(Source data)
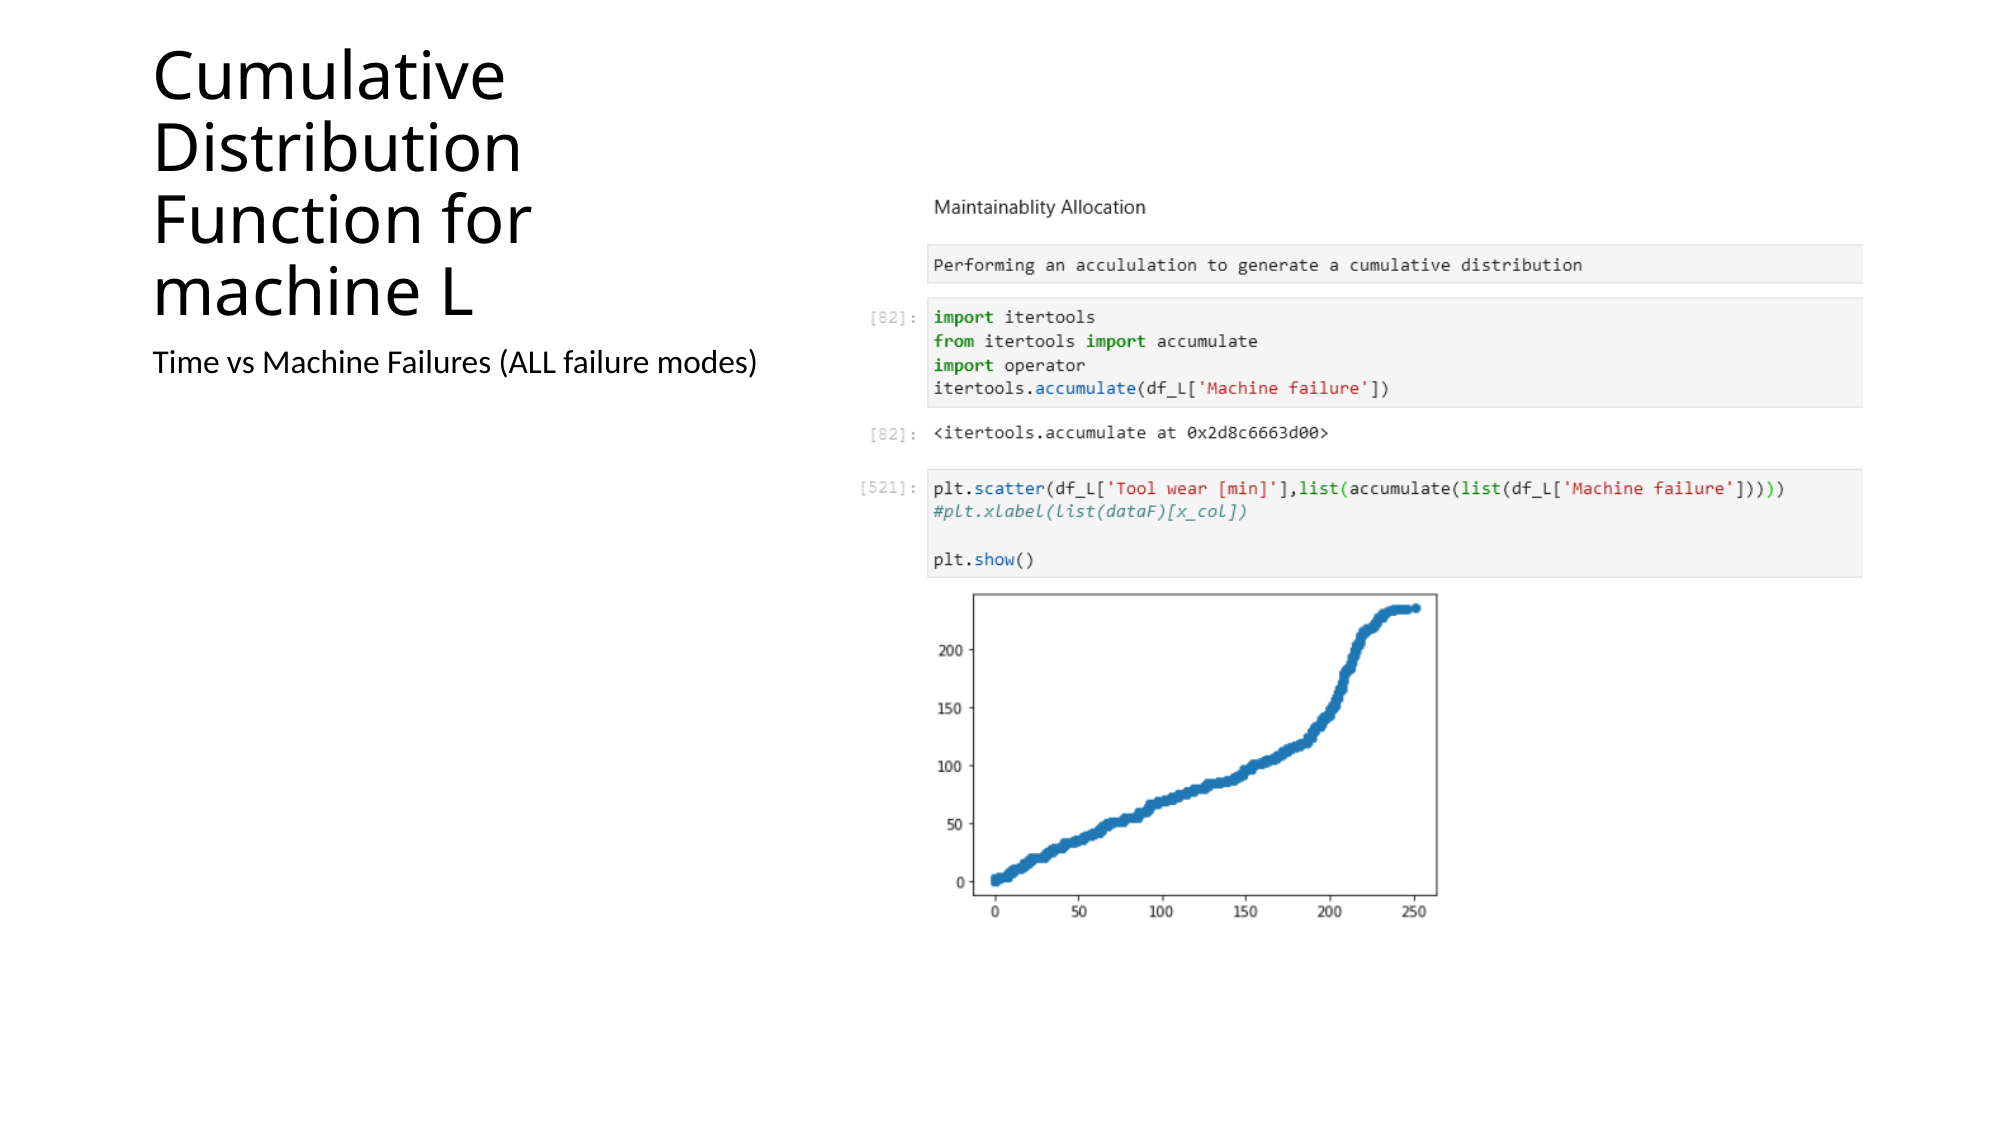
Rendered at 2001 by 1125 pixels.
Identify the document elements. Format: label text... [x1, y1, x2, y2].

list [850, 186, 1863, 937]
list Time vs Machine Failures (ALL failure modes) [137, 337, 783, 963]
title Cumulative Distribution Function for machine L [137, 75, 783, 337]
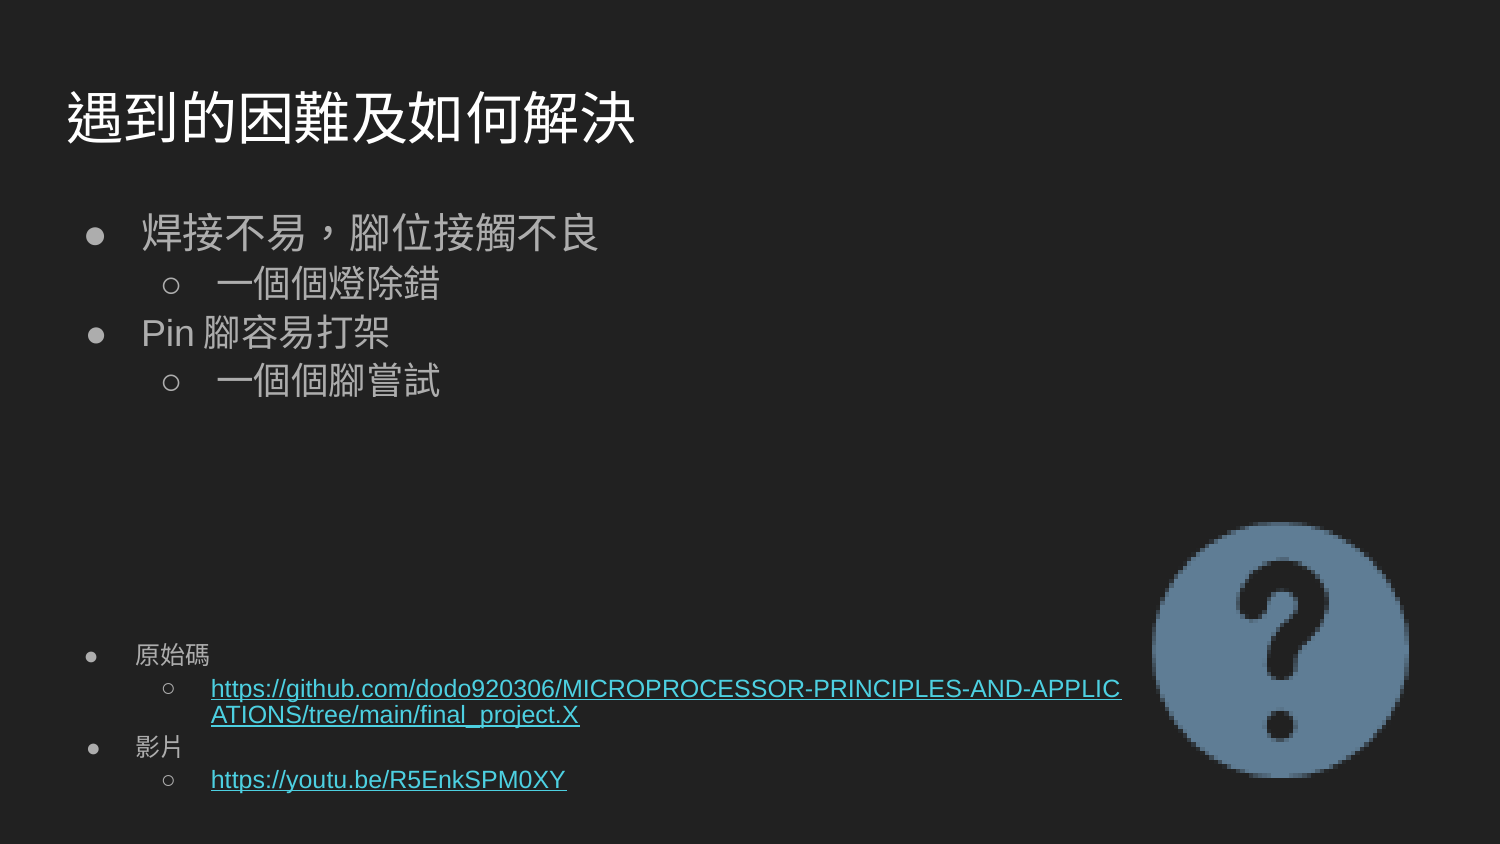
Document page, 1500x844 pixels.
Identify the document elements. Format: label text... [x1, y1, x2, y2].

- [Activity]: Apart from the pictures, which are to be omitted, every record must be transcribed exactly.

- [Exercise answer]:
Rendered at 2001 by 1125 pixels.
Identify the document elements. Format: label text... [x1, y1, x2, y2].

list [850, 186, 1863, 937]
list Time vs Machine Failures (ALL failure modes) [137, 337, 783, 963]
title Cumulative Distribution Function for machine L [137, 75, 783, 337]
Document page, 1500x844 pixels.
Identify the document elements. Format: label text... [x1, y1, x2, y2].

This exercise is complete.